Getting Started

How can I start the ball rolling?
So, you’ve had a good look around our website and now you’re thinking about what the next steps might be. Here are a few options:

Pick up the phone and give us a call
We’d love to talk to you – we can discuss in better detail how we may help you once we know your specific needs.

Attend one of our events
Meet the blind and partially sighted graduates and undergraduates that we work with, and learn more about visual impairments and their impact on people’s lives and abilities (and then learn just how capable people are, regardless of visual impairment).

Role models
We can put you in touch with role models – employers who have been through the process and who can be honest and open about the barriers you may be concerned about.

Get out there

Start to advertise your company and its opportunities on our website with our Web Advertising and Priority Service.
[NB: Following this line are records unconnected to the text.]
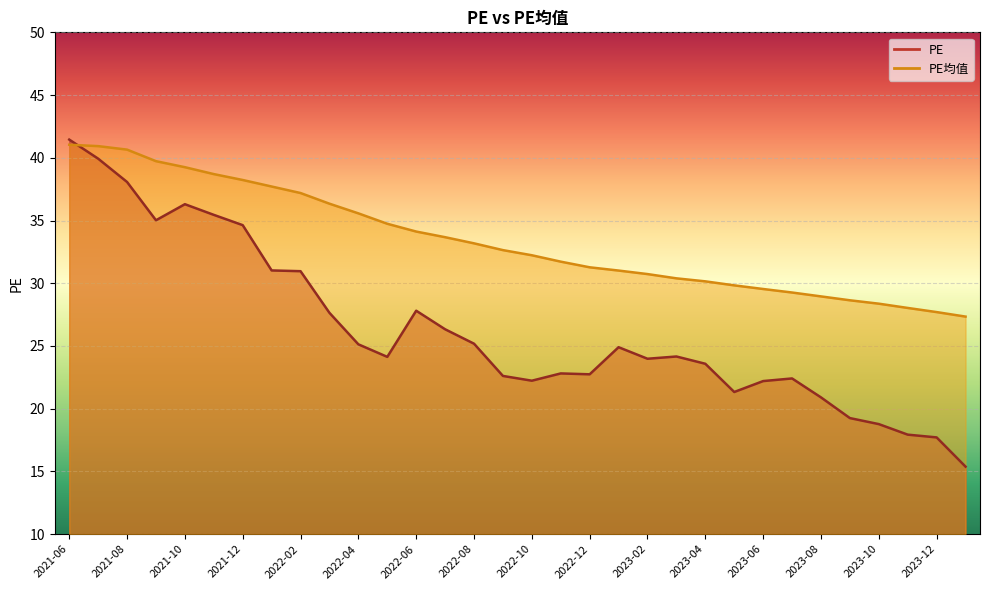

What is the difference between the maximum and minimum values in the PE series?

26.1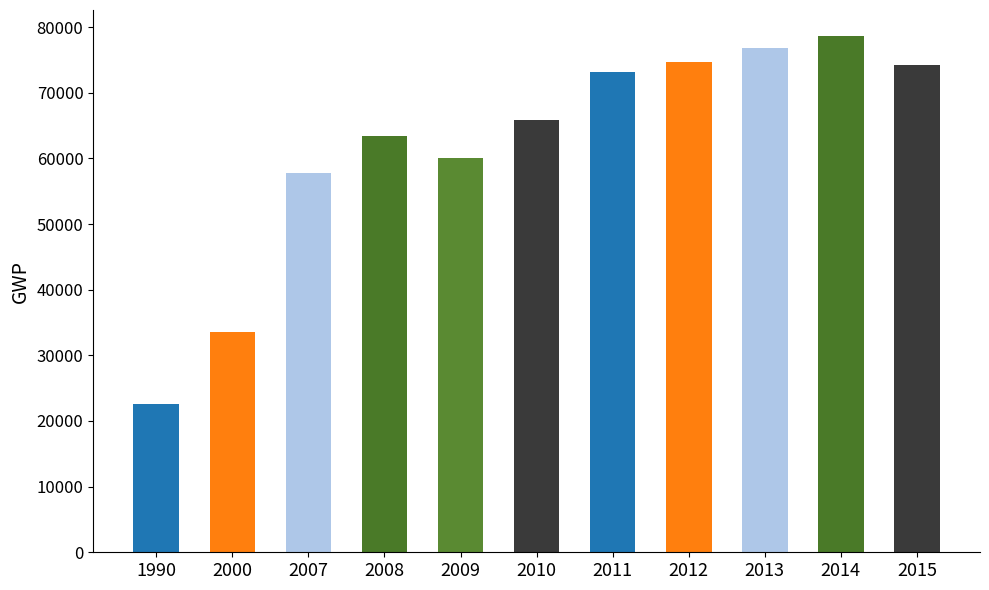

True or false: the data shows 73174.7 at 2011.

True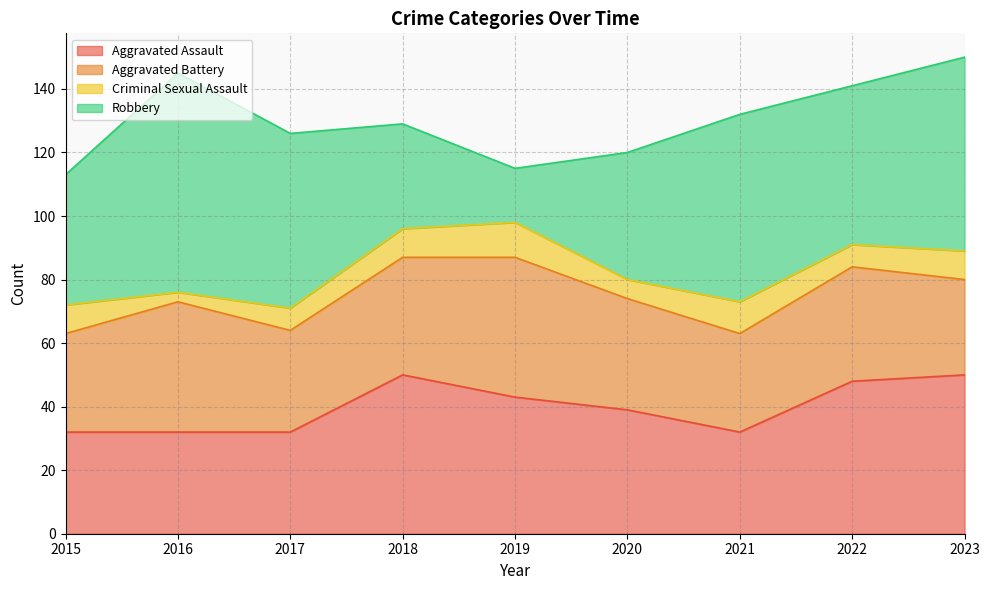

Reading left to right, transcribe all the data shown in this chart.

Aggravated Assault: 32	32	32	50	43	39	32	48	50
Aggravated Battery: 31	41	32	37	44	35	31	36	30
Criminal Sexual Assault: 9	3	7	9	11	6	10	7	9
Robbery: 41	69	55	33	17	40	59	50	61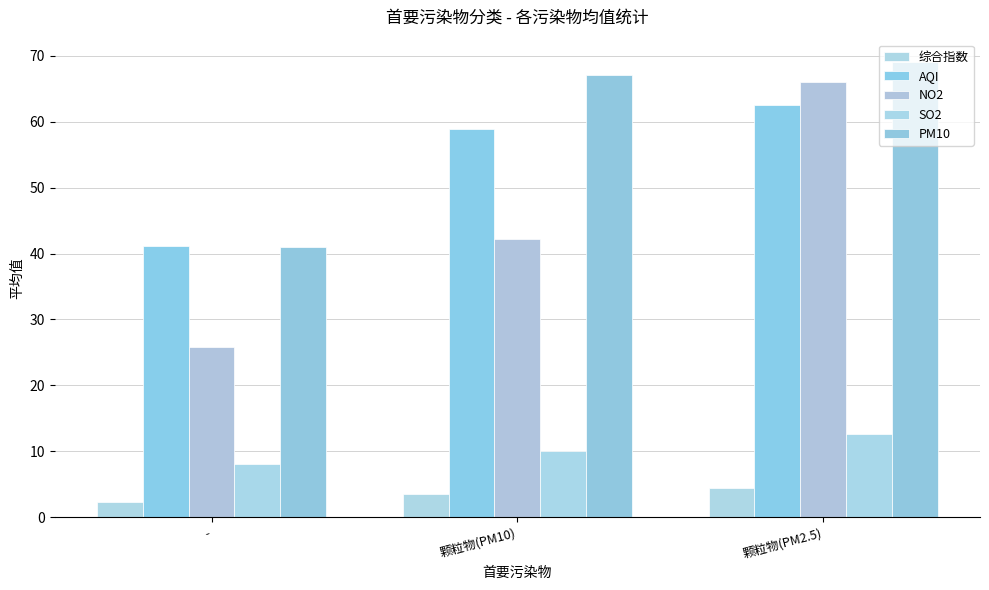

How many bars are there in each group?

5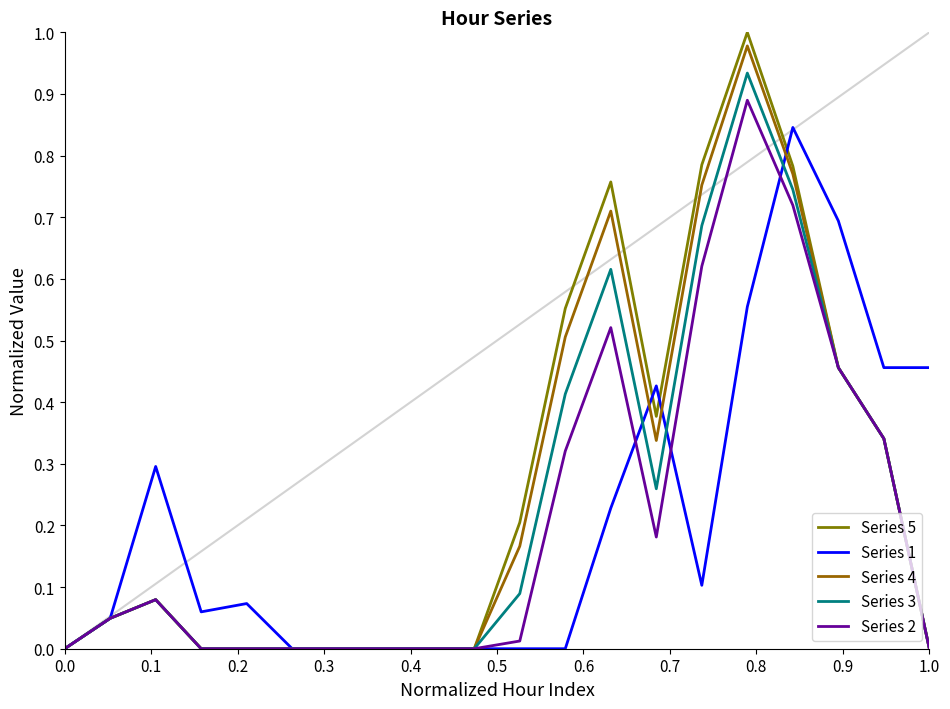

How many lines are shown in the chart?

5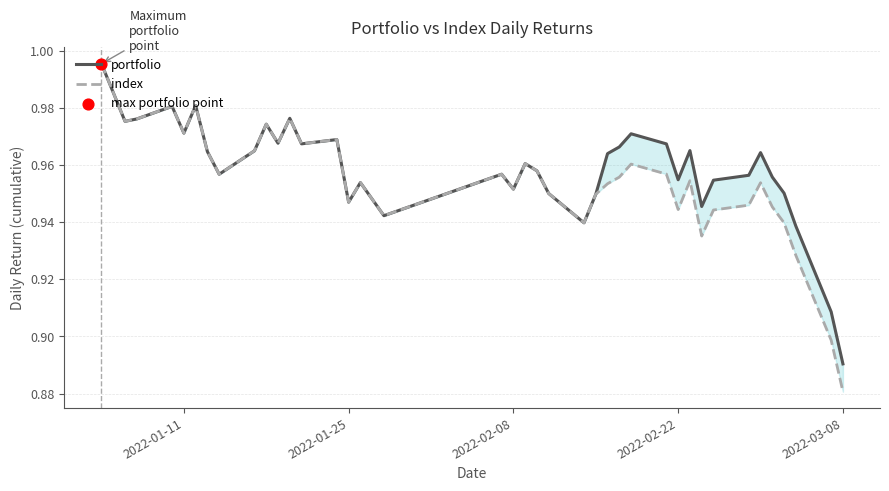

What are all the series names shown in the legend?

portfolio, index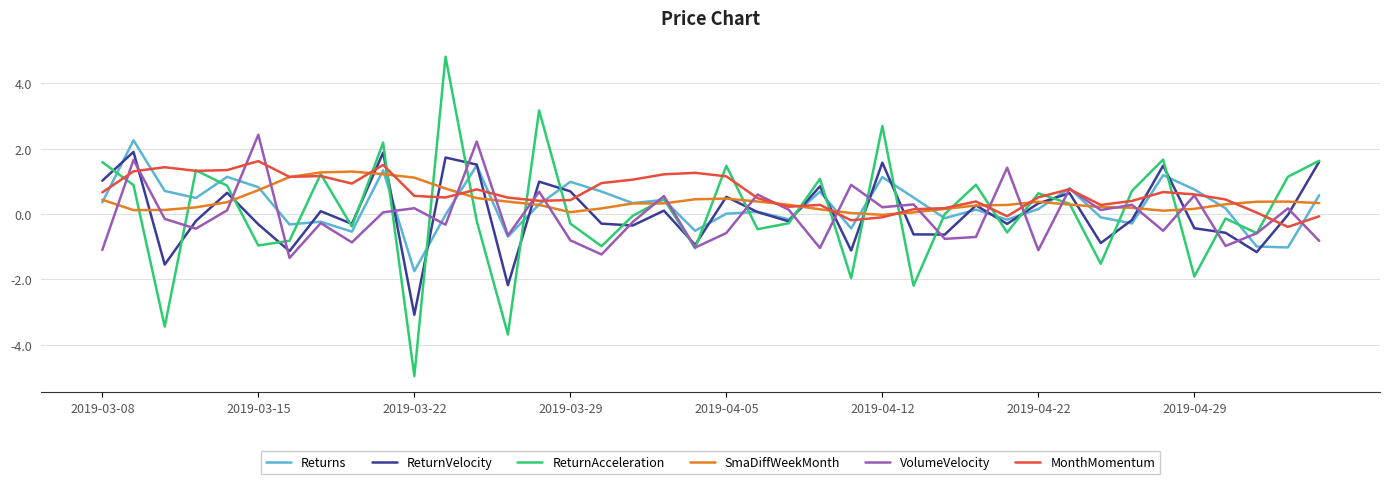

True or false: MonthMomentum and ReturnVelocity cross at least once.

True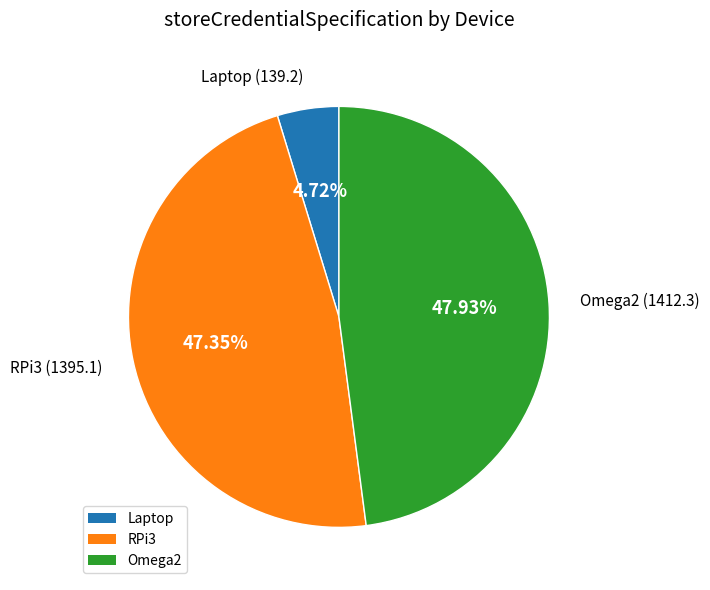

True or false: RPi3 accounts for 47% of the total.

True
Call us for more information.

Why not think about hosting an event at your company? Maybe a Business Breakfast, or something more formal. It’s a way for you to show off your company, and for your staff to start familiarising themselves with the challenges posed by visual impairment.

Top Ten Tips for Recruiters

  1. Advertise online and make sure your website is accessible. If it’s not, your advert won’t be seen and you may come across as not being open to applications from the VI community.
  2. Have application forms in electronic format and in Word. This allows for completion of the forms through using Access Technology such as JAWS (speech software).
  3. Don’t be afraid to ask for help – we all need it from time to time.
  4. COMMUNICATION is the key! Talk to the candidate and make sure they are free to communicate their needs and that you use their expertise. There is no-one better qualified than the candidates themselves to tell you how they can access your procedures.
  5. If you’re offering alternative formats, such as Braille, make sure you leave plenty of time to arrange for them. Three working days won’t be enough, you’re better off allowing for ten working days to make sure everything is in place.
  6. On the other hand – don’t assume that your blind candidate reads Braille, not everyone does, and these days electronic access is more important. If in doubt, ask.
  7. Don’t be concerned with everyday tasks such as how your candidate might use the toilet. They do these things every day. Concentrate on making adjustments for work-related tasks.
  8. Be prepared for unexpected barriers to pop up. They will inevitably. No amount of planning will cover every single base. Just be ready to be adaptive and keep those communication channels open!
  9. Take some time to learn about the technologies available to VI people. It will help you understand how they will be able to do the job.
  10. Remember that reasonable adjustments are just that – REASONABLE. It’s also the job of the candidate to be as flexible and adaptive as you are being.